--- Source extract Enclosed Below ---

Most literature on the FFT uses the shorthand notation $W_N = e^{-i\frac{2\pi}{N}}$, so that $W_N^k = e^{-i\frac{2\pi}{N}k}$, which we see in the diagram - this is just the term in front of $O[k]$ from our algebra.

**So, in summary, the radix-2 DIT FFT algorithm is:**
1. Split $x[n]$ into the even and odd indexed components, $e[n]$ and $o[n]$.
2. Take the $N/2$ point FFTs (recursively) of these, call then $E[k]$ and $O[k]$.
3. Compute $X[0], ..., X[N/2 - 1]$ via $X[k] = E[k] + e^{-i\frac{2\pi}{N}k} O[k]$. Note that $E[k], O[k]$ are both $N/2$ periodic, so all that actually changes between computing the first and second half of $X[k]$ is the weight applied to $O[k]$.

## $\mathcal{Q}$2a: Radix-2 DIT FFT (Code)

Implement the radix-2 Decimation in Time FFT algorithm in the function `radix2_dit_fft`. If the length of the input array `x` is not a power of two, just call `dft` on it. You may use the provided `is_power_of_two` function, if you find it helpful, although you certainly are not required to use it or understand how it works. You should not need more than 10-15 lines of code.

Hint: The FFT is a recursive algorithm. Think about what your base case should be.

In [None]:
def is_power_of_two(n):
    """Return if n is a power of 2, assuming n is a non-negative integer."""
    return n & (n - 1) == 0

In [None]:
def radix2_dit_fft(x):
    """
    Radix-2 decimation in time FFT algorithm.
    """
    N = len(x)
    X = np.zeros(N, dtype=np.complex128)
    
    ## YOUR CODE HERE ##
    if not is_power_of_two(N):   # input size not a power of two, use dft
        return dft(x)
    if N == 1:                   # base case - DFT of a single value is that value
        return x
    even, odd = x[::2], x[1::2]  # even/odd split + size N/2 FFTs
    E, O = radix2_dit_fft(even), radix2_dit_fft(odd)

--- End of Enclosed Source extract ---

Work order A: From the FFT excerpt, list each step of the summarized radix-2 DIT FFT algorithm.
Work order B: Please rewrite every line of the chart records as a numbered list, skipping blank lines and leaving out the pictures.
These records are unrelated to the FFT excerpt.

--- Records shown Enclosed Below ---

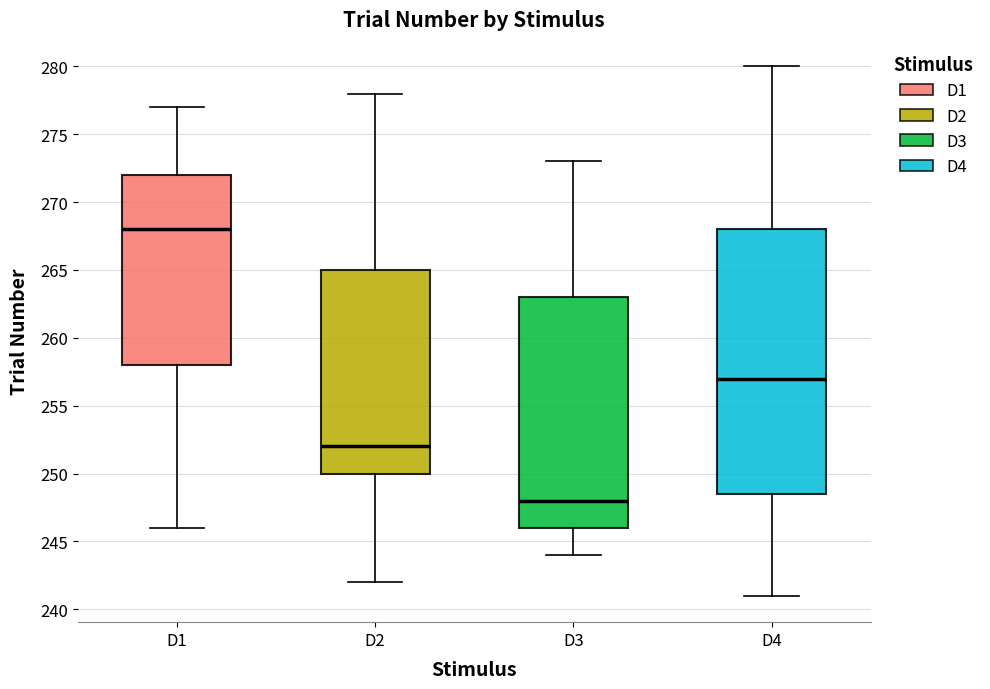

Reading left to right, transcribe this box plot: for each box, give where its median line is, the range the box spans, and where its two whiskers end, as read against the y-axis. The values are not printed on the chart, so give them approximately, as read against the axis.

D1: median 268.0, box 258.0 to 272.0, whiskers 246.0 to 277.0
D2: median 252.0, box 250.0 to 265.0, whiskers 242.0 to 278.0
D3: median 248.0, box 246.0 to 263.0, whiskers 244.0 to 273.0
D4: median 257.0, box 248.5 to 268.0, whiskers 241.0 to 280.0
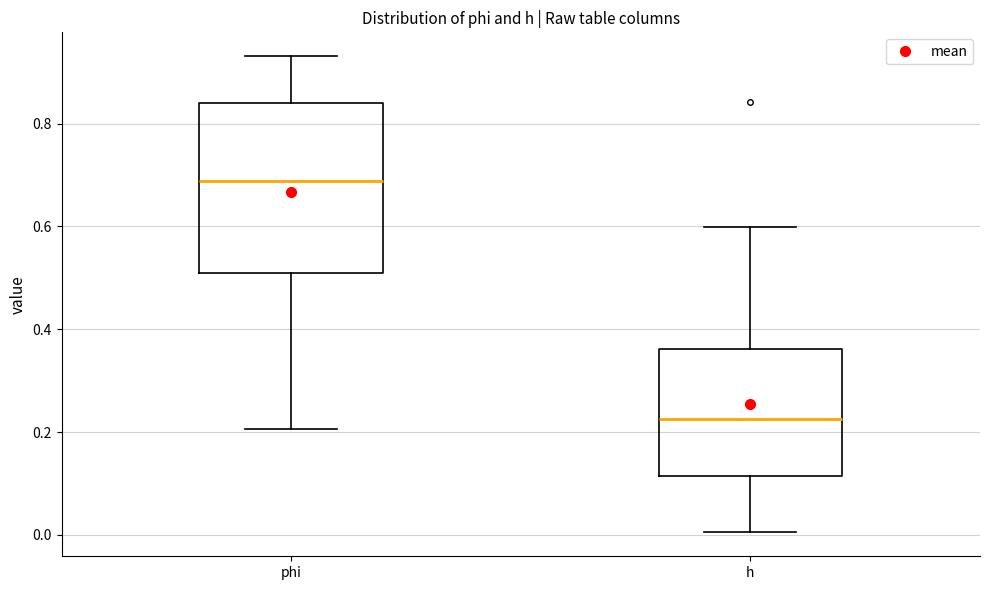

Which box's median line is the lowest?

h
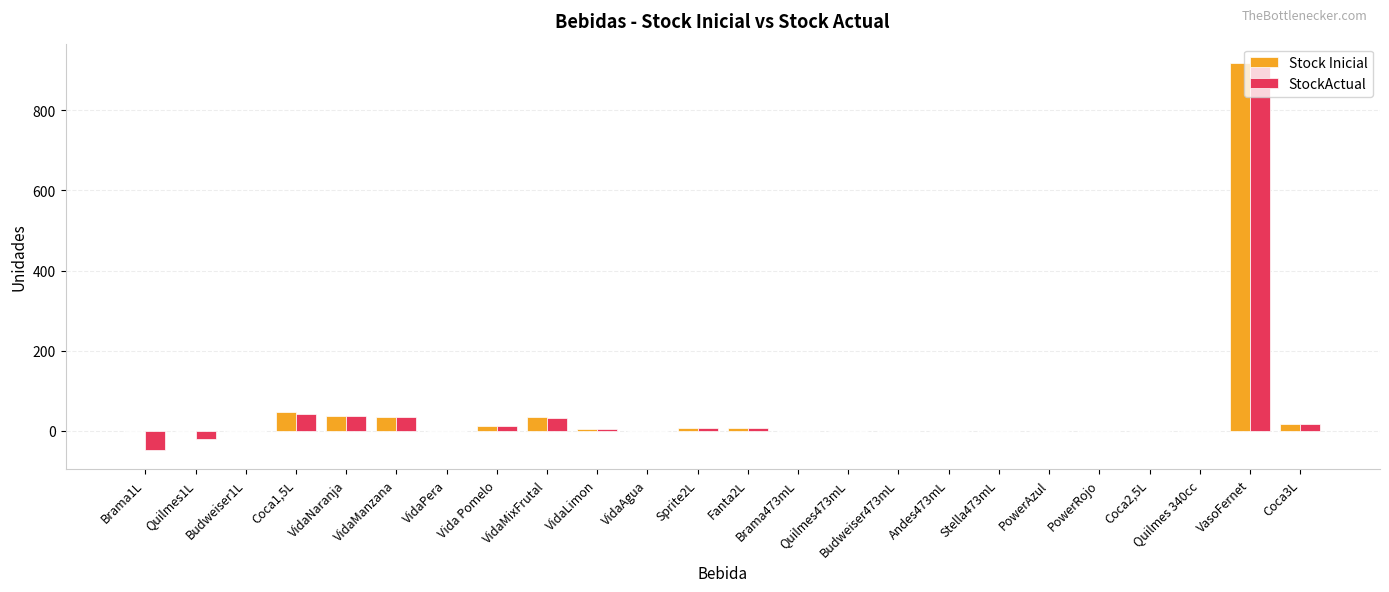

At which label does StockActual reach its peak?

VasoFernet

--- End of Enclosed Records shown ---

Solution A:
1. Split $x[n]$ into the even and odd indexed components, $e[n]$ and $o[n]$.
2. Take the $N/2$ point FFTs (recursively) of these, and call them $E[k]$ and $O[k]$.
3. Compute $X[0], ..., X[N/2 - 1]$ via $X[k] = E[k] + e^{-i\frac{2\pi}{N}k} O[k]$. Because $E[k]$ and $O[k]$ are both $N/2$ periodic, the only thing that changes between computing the first and second half of $X[k]$ is the weight applied to $O[k]$.

Solution B:
1. Reading left to right, transcribe this box plot: for each box, give where its median line is, the range the box spans, and where its two whiskers end, as read against the y-axis. The values are not printed on the chart, so give them approximately, as read against the axis.
2. D1: median 268.0, box 258.0 to 272.0, whiskers 246.0 to 277.0
3. D2: median 252.0, box 250.0 to 265.0, whiskers 242.0 to 278.0
4. D3: median 248.0, box 246.0 to 263.0, whiskers 244.0 to 273.0
5. D4: median 257.0, box 248.5 to 268.0, whiskers 241.0 to 280.0
6. Which box's median line is the lowest?
7. h
8. At which label does StockActual reach its peak?
9. VasoFernet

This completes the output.